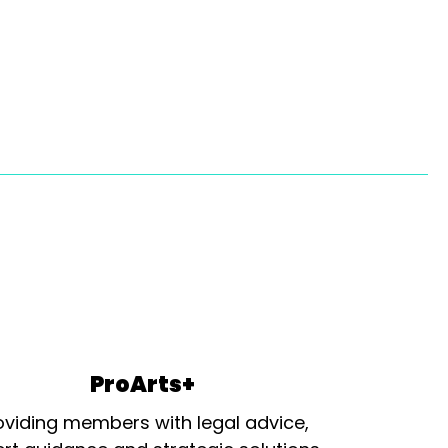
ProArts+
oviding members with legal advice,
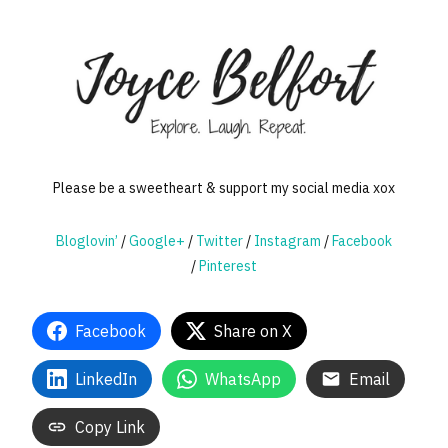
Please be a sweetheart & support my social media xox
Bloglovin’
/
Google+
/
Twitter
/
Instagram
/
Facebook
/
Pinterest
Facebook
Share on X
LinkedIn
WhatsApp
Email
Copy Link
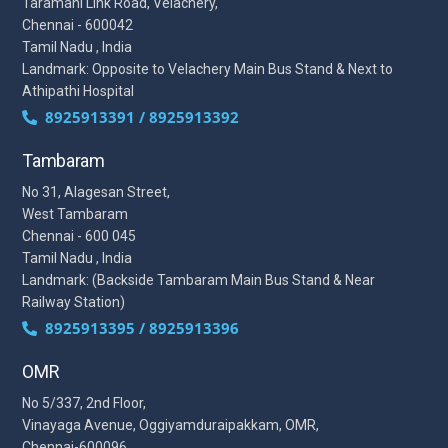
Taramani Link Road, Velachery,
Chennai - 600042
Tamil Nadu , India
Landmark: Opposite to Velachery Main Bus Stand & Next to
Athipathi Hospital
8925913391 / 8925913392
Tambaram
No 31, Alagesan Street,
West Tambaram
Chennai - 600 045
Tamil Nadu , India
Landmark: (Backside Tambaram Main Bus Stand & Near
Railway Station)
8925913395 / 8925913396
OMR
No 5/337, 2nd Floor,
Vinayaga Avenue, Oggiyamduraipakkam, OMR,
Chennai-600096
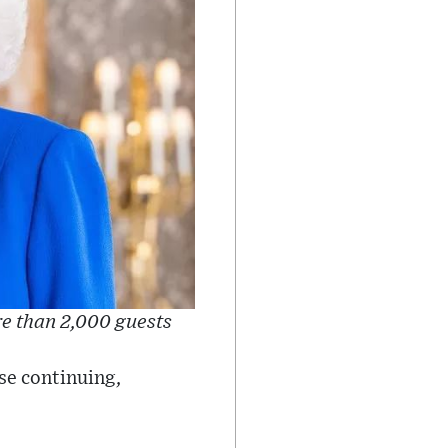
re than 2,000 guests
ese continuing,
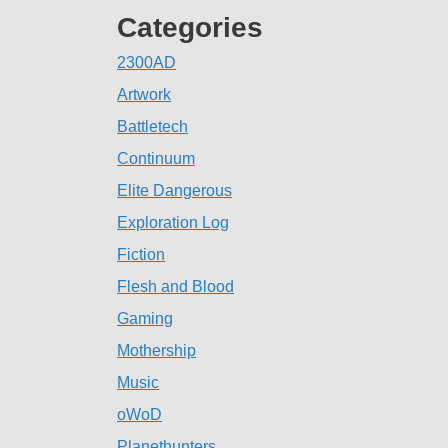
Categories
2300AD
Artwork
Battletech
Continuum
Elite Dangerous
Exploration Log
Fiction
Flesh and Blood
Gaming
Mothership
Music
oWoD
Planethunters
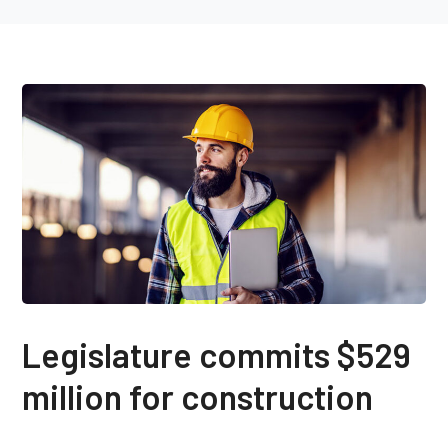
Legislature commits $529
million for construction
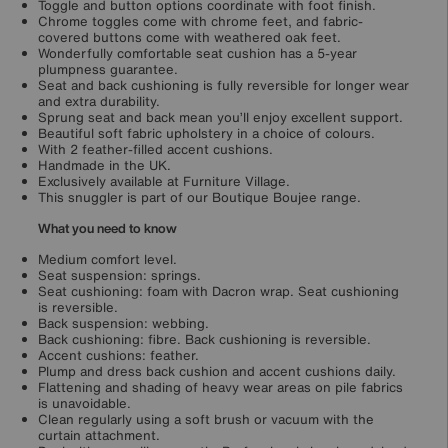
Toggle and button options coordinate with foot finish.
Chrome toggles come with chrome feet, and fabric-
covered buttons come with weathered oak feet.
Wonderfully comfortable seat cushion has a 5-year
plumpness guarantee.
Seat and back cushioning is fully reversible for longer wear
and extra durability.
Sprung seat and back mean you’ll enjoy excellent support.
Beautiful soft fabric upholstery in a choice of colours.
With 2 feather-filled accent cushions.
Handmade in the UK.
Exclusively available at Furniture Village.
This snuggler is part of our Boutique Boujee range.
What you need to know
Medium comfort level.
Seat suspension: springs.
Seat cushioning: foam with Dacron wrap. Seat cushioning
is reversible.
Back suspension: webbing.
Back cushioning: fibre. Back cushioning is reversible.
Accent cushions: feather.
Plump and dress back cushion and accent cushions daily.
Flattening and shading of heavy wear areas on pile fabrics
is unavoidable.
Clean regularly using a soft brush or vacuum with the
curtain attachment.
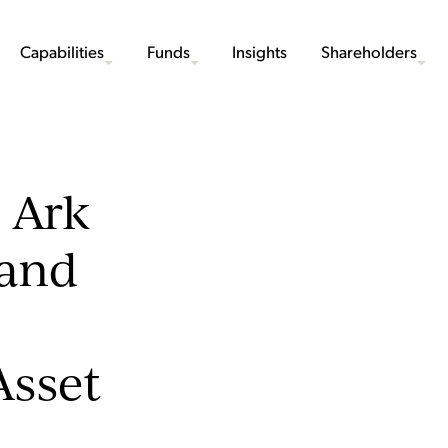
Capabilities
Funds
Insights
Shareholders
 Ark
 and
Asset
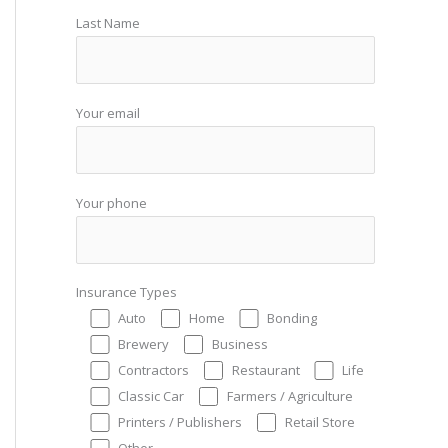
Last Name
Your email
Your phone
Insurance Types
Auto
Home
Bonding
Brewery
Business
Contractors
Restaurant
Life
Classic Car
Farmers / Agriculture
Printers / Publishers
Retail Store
────────────────────
Work item
Lines from the entries that contain the word "Main" are what the answer must hold.

Result of this task
Landmark: Opposite to Velachery Main Bus Stand & Next to
Landmark: (Backside Tambaram Main Bus Stand & Near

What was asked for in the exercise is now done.